Provided data »
::::::

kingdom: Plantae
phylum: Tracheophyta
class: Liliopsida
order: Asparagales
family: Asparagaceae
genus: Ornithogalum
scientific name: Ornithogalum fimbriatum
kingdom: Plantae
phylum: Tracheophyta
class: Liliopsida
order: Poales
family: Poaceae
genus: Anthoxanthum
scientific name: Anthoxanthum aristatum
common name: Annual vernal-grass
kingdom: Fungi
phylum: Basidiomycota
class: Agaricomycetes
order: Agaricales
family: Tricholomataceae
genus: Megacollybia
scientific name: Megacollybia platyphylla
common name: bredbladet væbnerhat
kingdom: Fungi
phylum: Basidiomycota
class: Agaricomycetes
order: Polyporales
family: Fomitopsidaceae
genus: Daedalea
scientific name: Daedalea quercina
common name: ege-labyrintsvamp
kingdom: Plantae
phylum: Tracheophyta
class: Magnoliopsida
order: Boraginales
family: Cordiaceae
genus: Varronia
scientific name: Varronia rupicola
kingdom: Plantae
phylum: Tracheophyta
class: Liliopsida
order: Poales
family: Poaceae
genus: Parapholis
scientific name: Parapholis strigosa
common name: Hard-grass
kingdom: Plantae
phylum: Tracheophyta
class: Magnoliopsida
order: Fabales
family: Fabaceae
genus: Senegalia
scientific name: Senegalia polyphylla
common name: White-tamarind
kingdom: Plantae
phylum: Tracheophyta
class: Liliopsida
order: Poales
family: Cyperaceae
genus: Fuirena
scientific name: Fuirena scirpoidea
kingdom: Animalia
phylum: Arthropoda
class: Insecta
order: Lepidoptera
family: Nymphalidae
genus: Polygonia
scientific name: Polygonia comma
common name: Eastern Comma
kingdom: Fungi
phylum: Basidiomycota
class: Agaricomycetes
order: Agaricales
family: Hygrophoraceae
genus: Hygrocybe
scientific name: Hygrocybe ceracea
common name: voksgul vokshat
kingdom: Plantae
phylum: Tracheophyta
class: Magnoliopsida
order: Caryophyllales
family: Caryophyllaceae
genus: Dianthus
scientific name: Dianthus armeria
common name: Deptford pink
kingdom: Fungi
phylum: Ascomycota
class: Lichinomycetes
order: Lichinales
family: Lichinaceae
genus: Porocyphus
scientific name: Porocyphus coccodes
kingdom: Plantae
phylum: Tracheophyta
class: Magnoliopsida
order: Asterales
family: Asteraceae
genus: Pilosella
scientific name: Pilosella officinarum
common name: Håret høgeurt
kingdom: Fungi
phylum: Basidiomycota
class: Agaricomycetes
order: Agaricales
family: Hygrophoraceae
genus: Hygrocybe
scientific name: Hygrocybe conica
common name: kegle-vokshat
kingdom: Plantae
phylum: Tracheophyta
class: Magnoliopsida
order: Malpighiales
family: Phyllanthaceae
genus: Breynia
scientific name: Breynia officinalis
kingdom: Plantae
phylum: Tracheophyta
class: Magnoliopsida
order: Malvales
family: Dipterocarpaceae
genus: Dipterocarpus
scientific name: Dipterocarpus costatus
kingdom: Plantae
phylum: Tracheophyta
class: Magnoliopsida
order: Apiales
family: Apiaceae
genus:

::::::

Required work » Reproduce all of the material above, changing each "scientific name" to "binomial" and leaving every other part as it is.

The solution »
kingdom: Plantae
phylum: Tracheophyta
class: Liliopsida
order: Asparagales
family: Asparagaceae
genus: Ornithogalum
binomial: Ornithogalum fimbriatum
kingdom: Plantae
phylum: Tracheophyta
class: Liliopsida
order: Poales
family: Poaceae
genus: Anthoxanthum
binomial: Anthoxanthum aristatum
common name: Annual vernal-grass
kingdom: Fungi
phylum: Basidiomycota
class: Agaricomycetes
order: Agaricales
family: Tricholomataceae
genus: Megacollybia
binomial: Megacollybia platyphylla
common name: bredbladet væbnerhat
kingdom: Fungi
phylum: Basidiomycota
class: Agaricomycetes
order: Polyporales
family: Fomitopsidaceae
genus: Daedalea
binomial: Daedalea quercina
common name: ege-labyrintsvamp
kingdom: Plantae
phylum: Tracheophyta
class: Magnoliopsida
order: Boraginales
family: Cordiaceae
genus: Varronia
binomial: Varronia rupicola
kingdom: Plantae
phylum: Tracheophyta
class: Liliopsida
order: Poales
family: Poaceae
genus: Parapholis
binomial: Parapholis strigosa
common name: Hard-grass
kingdom: Plantae
phylum: Tracheophyta
class: Magnoliopsida
order: Fabales
family: Fabaceae
genus: Senegalia
binomial: Senegalia polyphylla
common name: White-tamarind
kingdom: Plantae
phylum: Tracheophyta
class: Liliopsida
order: Poales
family: Cyperaceae
genus: Fuirena
binomial: Fuirena scirpoidea
kingdom: Animalia
phylum: Arthropoda
class: Insecta
order: Lepidoptera
family: Nymphalidae
genus: Polygonia
binomial: Polygonia comma
common name: Eastern Comma
kingdom: Fungi
phylum: Basidiomycota
class: Agaricomycetes
order: Agaricales
family: Hygrophoraceae
genus: Hygrocybe
binomial: Hygrocybe ceracea
common name: voksgul vokshat
kingdom: Plantae
phylum: Tracheophyta
class: Magnoliopsida
order: Caryophyllales
family: Caryophyllaceae
genus: Dianthus
binomial: Dianthus armeria
common name: Deptford pink
kingdom: Fungi
phylum: Ascomycota
class: Lichinomycetes
order: Lichinales
family: Lichinaceae
genus: Porocyphus
binomial: Porocyphus coccodes
kingdom: Plantae
phylum: Tracheophyta
class: Magnoliopsida
order: Asterales
family: Asteraceae
genus: Pilosella
binomial: Pilosella officinarum
common name: Håret høgeurt
kingdom: Fungi
phylum: Basidiomycota
class: Agaricomycetes
order: Agaricales
family: Hygrophoraceae
genus: Hygrocybe
binomial: Hygrocybe conica
common name: kegle-vokshat
kingdom: Plantae
phylum: Tracheophyta
class: Magnoliopsida
order: Malpighiales
family: Phyllanthaceae
genus: Breynia
binomial: Breynia officinalis
kingdom: Plantae
phylum: Tracheophyta
class: Magnoliopsida
order: Malvales
family: Dipterocarpaceae
genus: Dipterocarpus
binomial: Dipterocarpus costatus
kingdom: Plantae
phylum: Tracheophyta
class: Magnoliopsida
order: Apiales
family: Apiaceae
genus:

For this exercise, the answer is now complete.